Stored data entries
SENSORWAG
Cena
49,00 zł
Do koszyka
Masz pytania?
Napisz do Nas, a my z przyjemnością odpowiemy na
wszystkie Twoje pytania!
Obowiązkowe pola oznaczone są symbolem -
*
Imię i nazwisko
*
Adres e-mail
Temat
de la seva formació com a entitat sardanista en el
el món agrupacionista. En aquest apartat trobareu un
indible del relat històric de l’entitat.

* * *

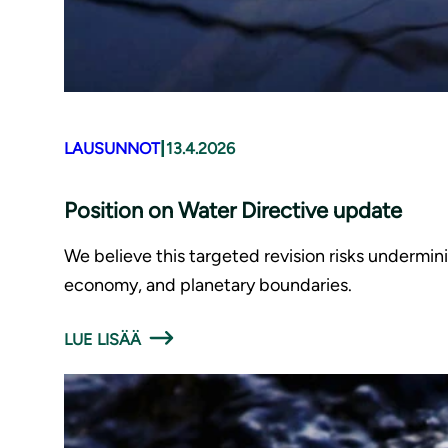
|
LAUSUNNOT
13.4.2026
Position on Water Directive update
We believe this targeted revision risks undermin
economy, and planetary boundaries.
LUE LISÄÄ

#### REQUIREMENT
Go through the records line by line, and copy each line that holds the string "entitat".

#### TASK ANSWER
de la seva formació com a entitat sardanista en el
indible del relat històric de l’entitat.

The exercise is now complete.